Document segment —
# # # # #

I have a CPU intensive Celery task. I would like to use all the processing power (cores) across lots of EC2 instances to get this job done faster (a celery parallel distributed task with multiprocessing - I think).
The terms, threading, multiprocessing, distributed computing, distributed parallel processing are all terms I'm trying to understand better.
Example task:
#app.task
for item in list_of_millions_of_ids:
id = item # do some long complicated equation here very CPU heavy!!!!!!!
database.objects(newid=id).save()
Using the code above (with an example if possible) how one would ago about distributed this task using Celery by allowing this one task to be split up utilising all the computing CPU power across all available machine in the cloud?
Your goals are:
Distribute your work to many machines (distributed
computing/distributed parallel processing)
Distribute the work on a given machine across all CPUs
(multiprocessing/threading)
Celery can do both of these for you fairly easily. The first thing to understand is that each celery worker is configured by default to run as many tasks as there are CPU cores available on a system:
Concurrency is the number of prefork worker process used to process
your tasks concurrently, when all of these are busy doing work new
tasks will have to wait for one of the tasks to finish before it can
be processed.
The default concurrency number is the number of CPU’s on that machine
(including cores), you can specify a custom number using -c option.
There is no recommended value, as the optimal number depends on a
number of factors, but if your tasks are mostly I/O-bound then you can
try to increase it, experimentation has shown that adding more than
twice the number of CPU’s is rarely effective, and likely to degrade
performance instead.
This means each individual task doesn't need to worry about using multiprocessing/threading to make use of multiple CPUs/cores. Instead, celery will run enough tasks concurrently to use each available CPU.

# # # # #

Recorded information —
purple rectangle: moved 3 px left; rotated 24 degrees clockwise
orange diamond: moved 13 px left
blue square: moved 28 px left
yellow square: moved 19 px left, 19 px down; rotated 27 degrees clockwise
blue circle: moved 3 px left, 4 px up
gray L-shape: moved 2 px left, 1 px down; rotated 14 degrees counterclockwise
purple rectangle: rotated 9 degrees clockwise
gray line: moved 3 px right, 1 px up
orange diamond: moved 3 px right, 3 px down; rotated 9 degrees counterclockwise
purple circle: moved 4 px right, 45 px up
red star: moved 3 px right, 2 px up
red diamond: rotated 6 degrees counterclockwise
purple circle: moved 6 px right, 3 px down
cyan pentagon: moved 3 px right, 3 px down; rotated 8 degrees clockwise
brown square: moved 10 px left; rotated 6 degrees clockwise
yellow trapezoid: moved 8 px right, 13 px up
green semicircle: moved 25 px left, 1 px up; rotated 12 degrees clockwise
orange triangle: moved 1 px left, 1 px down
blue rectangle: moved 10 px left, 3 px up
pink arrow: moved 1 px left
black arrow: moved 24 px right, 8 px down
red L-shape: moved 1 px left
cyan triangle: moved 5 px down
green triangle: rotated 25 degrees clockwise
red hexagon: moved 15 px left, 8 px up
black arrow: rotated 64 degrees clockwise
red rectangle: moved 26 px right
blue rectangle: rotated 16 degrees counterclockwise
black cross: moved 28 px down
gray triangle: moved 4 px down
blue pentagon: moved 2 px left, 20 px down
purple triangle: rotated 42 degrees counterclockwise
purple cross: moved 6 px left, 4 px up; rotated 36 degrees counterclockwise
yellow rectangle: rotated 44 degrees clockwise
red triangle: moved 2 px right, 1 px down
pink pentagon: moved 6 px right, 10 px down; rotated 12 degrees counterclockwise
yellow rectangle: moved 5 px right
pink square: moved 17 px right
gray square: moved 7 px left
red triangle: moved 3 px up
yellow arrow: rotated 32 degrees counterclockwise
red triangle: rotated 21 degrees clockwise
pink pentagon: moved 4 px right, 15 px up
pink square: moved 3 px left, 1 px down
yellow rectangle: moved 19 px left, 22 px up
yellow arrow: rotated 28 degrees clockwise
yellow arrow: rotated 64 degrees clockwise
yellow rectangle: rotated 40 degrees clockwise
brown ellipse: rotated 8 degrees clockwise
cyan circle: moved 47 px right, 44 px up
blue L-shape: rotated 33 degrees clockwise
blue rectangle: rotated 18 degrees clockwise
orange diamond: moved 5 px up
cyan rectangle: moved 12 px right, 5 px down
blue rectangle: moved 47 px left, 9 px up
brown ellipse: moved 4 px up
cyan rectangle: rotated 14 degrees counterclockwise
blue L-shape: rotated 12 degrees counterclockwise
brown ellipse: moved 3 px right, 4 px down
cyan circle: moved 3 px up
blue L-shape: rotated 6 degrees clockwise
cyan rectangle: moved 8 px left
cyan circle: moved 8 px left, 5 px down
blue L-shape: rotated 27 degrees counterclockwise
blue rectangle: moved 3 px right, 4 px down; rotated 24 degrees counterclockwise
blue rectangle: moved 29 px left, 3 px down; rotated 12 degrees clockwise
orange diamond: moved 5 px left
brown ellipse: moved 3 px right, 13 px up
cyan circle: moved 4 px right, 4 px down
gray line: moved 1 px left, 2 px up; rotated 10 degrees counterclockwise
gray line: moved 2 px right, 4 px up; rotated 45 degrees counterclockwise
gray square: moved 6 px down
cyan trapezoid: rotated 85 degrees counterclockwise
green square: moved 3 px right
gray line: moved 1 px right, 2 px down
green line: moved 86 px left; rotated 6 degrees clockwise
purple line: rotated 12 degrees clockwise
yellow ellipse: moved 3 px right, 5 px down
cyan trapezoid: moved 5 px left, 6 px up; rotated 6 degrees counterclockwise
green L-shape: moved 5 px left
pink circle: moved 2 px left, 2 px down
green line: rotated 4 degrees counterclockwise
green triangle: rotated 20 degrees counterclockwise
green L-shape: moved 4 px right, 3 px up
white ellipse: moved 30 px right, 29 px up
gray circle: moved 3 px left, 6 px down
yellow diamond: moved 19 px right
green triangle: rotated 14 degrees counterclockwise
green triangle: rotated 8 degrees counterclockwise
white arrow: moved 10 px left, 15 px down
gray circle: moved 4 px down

# # # # #

What you will do —
[A] Please reproduce part of the Celery passage word for word, starting with "Distribute the work" and going on through "be processed.".
[B] According to the Celery passage, what is the default concurrency number for a worker?
The items have no connection to the Celery passage.

Answers to each task —
[A]
Distribute the work on a given machine across all CPUs
(multiprocessing/threading)
Celery can do both of these for you fairly easily. The first thing to understand is that each celery worker is configured by default to run as many tasks as there are CPU cores available on a system:
Concurrency is the number of prefork worker process used to process
your tasks concurrently, when all of these are busy doing work new
tasks will have to wait for one of the tasks to finish before it can
be processed.

[B] The number of CPUs on that machine, including cores.